This morning, President Barack Obama is leading observance of the anniversary of the September 11, 2001, terrorist attacks that killed several thousand people and destroyed the World Trade Towers in New York. I can only imagine what this time of the year is like for the people who lost loved ones in those plane hijackings and the destruction of the office towers and part of the Pentagon.
My connection to it is merely one of my memory starting with walking to work in Manhattan. The offices for Internet World magazine were located just a couple blocks north of Union Square, which means that if one went to a north-south street, one could count on seeing the twin towers.

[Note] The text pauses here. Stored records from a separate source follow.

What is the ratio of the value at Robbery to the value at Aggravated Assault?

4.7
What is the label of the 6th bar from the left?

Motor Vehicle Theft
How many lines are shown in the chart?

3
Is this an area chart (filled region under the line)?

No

I had a nice four-mile walk from my li'l apartment further north, coming down Second Avenue, eventually cutting in toward Park Avenue South so I could stop at my favorite bakery. This is not just hindsight: I clearly remember thinking that morning as I headed to the office that it was an incredibly beautiful morning, just the perfect New York City weather to me. Warm enough that you didn't need a jacket but probably wore a light one anyway; cool enough that the air was dry and refreshing. Not many clouds, but not bright sunshine hurting the eyes. Just incredibly blue sky over a great city humming away as it got to work in the morning.

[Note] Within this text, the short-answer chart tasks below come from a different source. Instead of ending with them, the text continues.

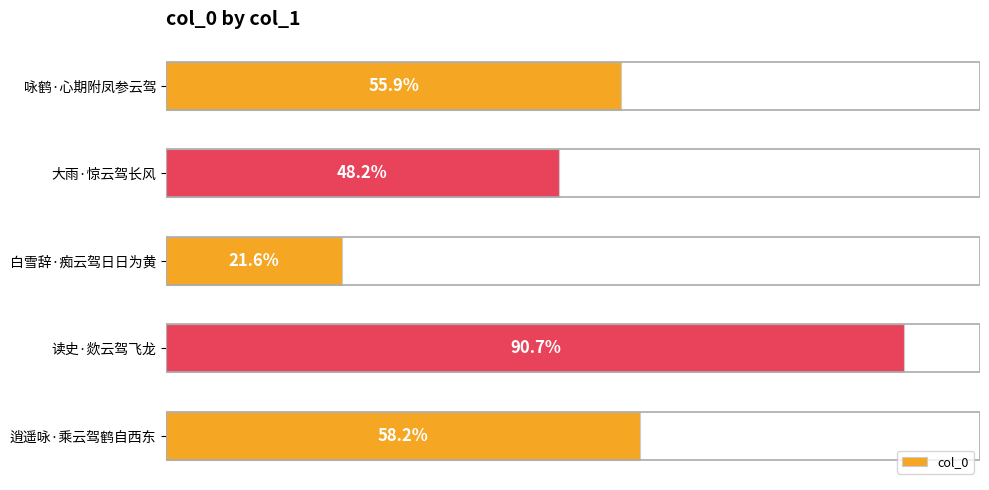

Does the chart contain any negative values?

No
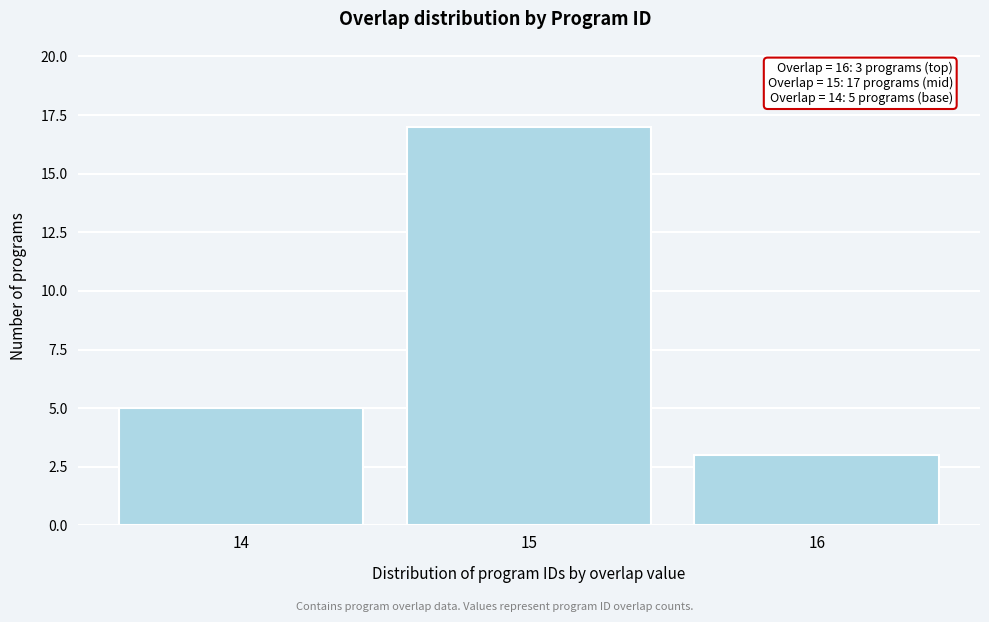

Reading right to left, what are all the values shown in this chart?

16=3	15=17	14=5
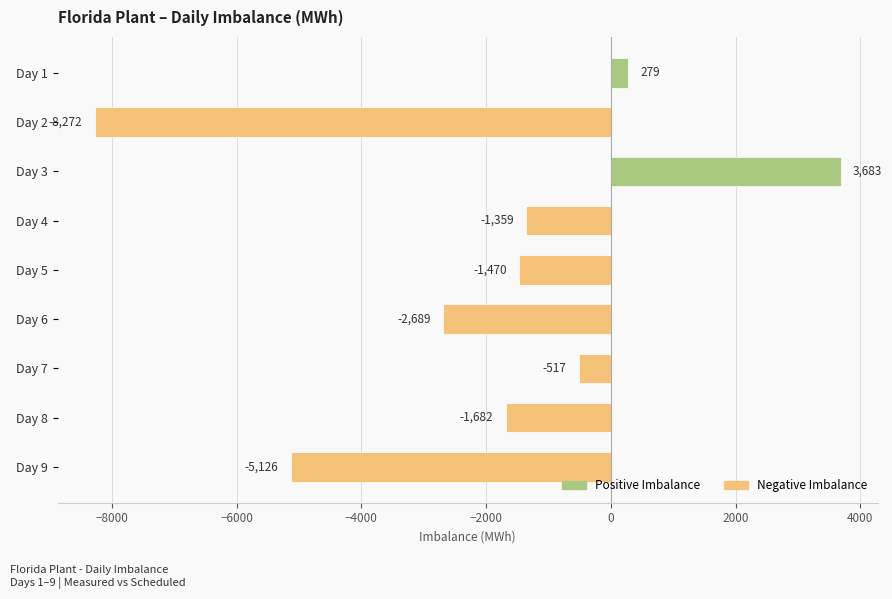

What is the difference between the second highest and minimum values?

8551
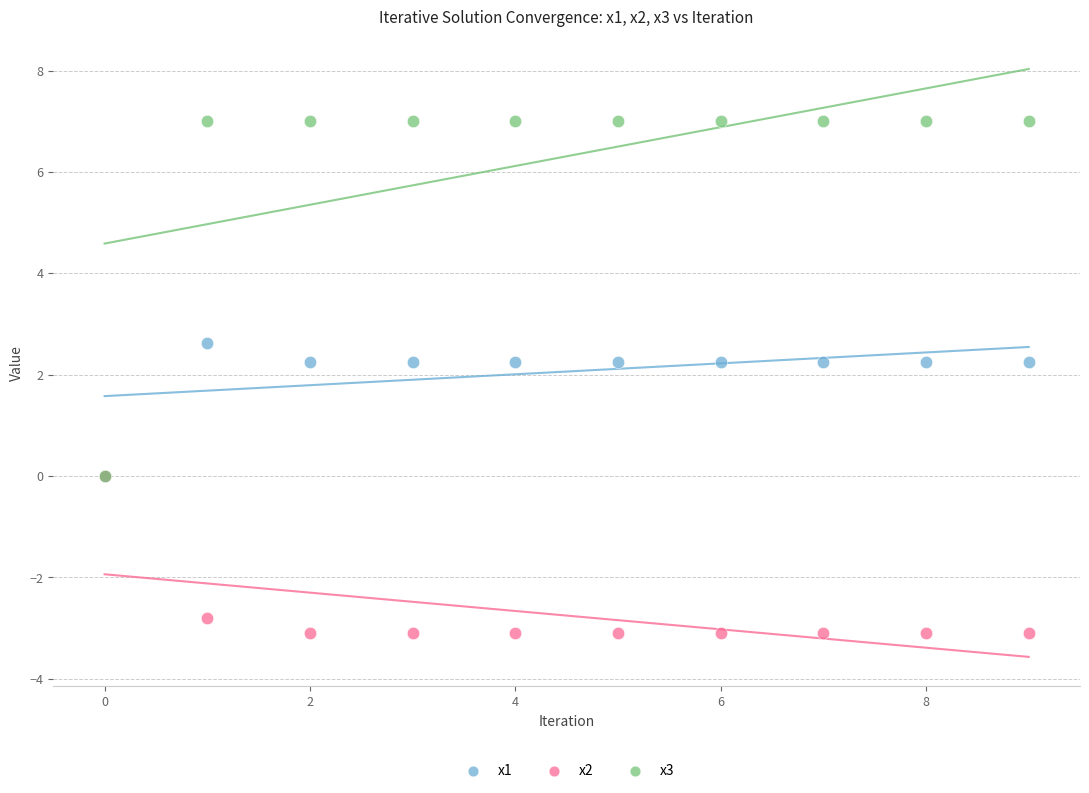

Which series has the widest spread of Y values?

x3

I've always tended to get to work 30 to 60 minutes before most of the rest of the staff, and as the office eventually filled up, we got a call from our web architect that a plane had hit the World Trade Center. We started following it on the online news sites, which were too slow to do much more than choppy video and intermittent reports, but it was enough for us to realize something awful had happened. And then the second plane hit, and we all knew this wasn't just a terrible plane accident. Rumors of the White House being hit (false, of course) and the Pentagon (true) and a fourth plane crashing (also true, alas) spread quickly.
Again, I knew no one who was hurt in the attack. But I worked with one woman who lived in New Jersey. She and her husband went to the train station together every morning, and got on separate trains -- hers heading to midtown Manhattan and his ... to the World Trade Center station. Her train was already underway when the attack happened, and she got to the office fine. But the cell phones had become unusable after the attack, so she couldn't get through to her husband. She spent a panicked morning trying desperately to get any information about the trains or get through to him. In one of the few fortunate stories about that day, she eventually heard that her husband's train had just gotten started when the attack came, and it was called back; he was safe.

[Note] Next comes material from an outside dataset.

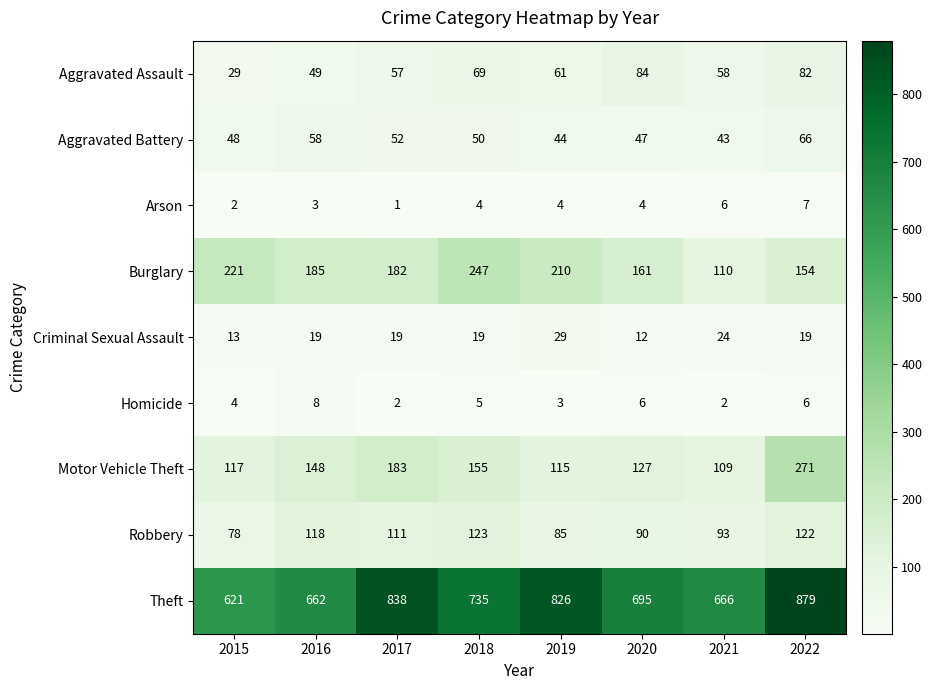

Count the Arson values in the range 3 to 6.

5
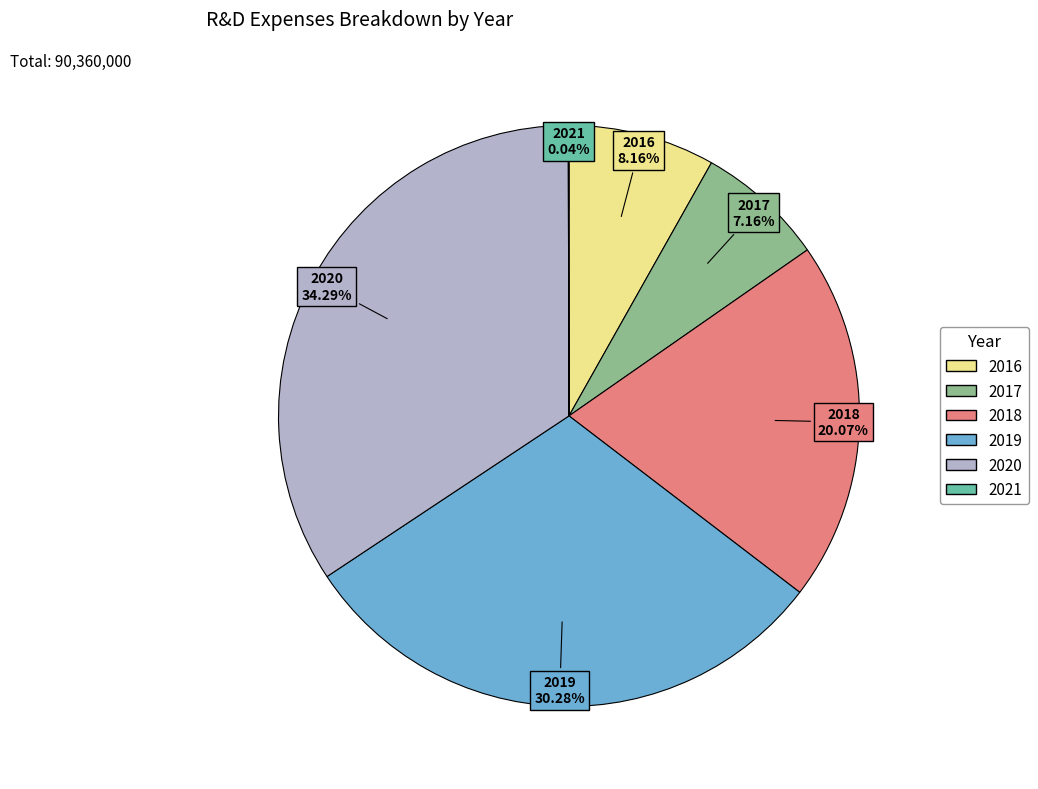

How much of the chart is everything except 2016?

91.8%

The rest of the day was a strange one. Our editors, publishers, and ad reps who lived outside of Manhattan had to scramble to get hotel or other lodging in the city for the night. A group of us IW editors went to a nearby pub to watch CNN and fret. Eventually, we started streaming home -- to actual homes or to their temporary overnight lodging. I walked up Park Avenue South -- everyone walked, no one drove -- with a colleague who lived near me. People walked in the streets, like a post-industrial city; they also walked on the sidewalks; they said "Excuse me" if they accidentally bumped into each other; and otherwise they didn't talk much.
My colleague's boyfriend (later husband), a city police officer, got through to her cell phone and told her to get off Park Avenue; try to stay away from high-profile landmarks. So we switched over and walked up Second Avenue, I think. As we passed the entrance to the Queens/Midtown Tunnel, we saw a building with a long line wrapped around it. Many residential towers in New York have large grocery stores in the basements, so our first assumption was one of disappointment: People were already hoarding food.
But as we walked further north, we saw the side of the building where the line entered, and it wasn't a grocery store. It was a blood donation center, and people were lined up around the block to give blood at this horrible time in the city's life. That scene choked me up, and it still does, because it shows New Yorkers at their best. Shaken, but not deterred from doing what's right.
September 11 was an awful time, and much of what has happened since has also been awful. But thank god it hasn't been repeated. It might well be; there are people who are willing to hurt any number of other people in their efforts to get what they want. No religion or country has a monopoly on such madness. But I remember one headline in the week that followed 9/11, though I don't remember where it was, so I'll just paraphrase it. It said that people really wanted it to be 9/10 again. Remembering my walk to work in that stunning blue-sky morning of 9/11, I can understand that desire.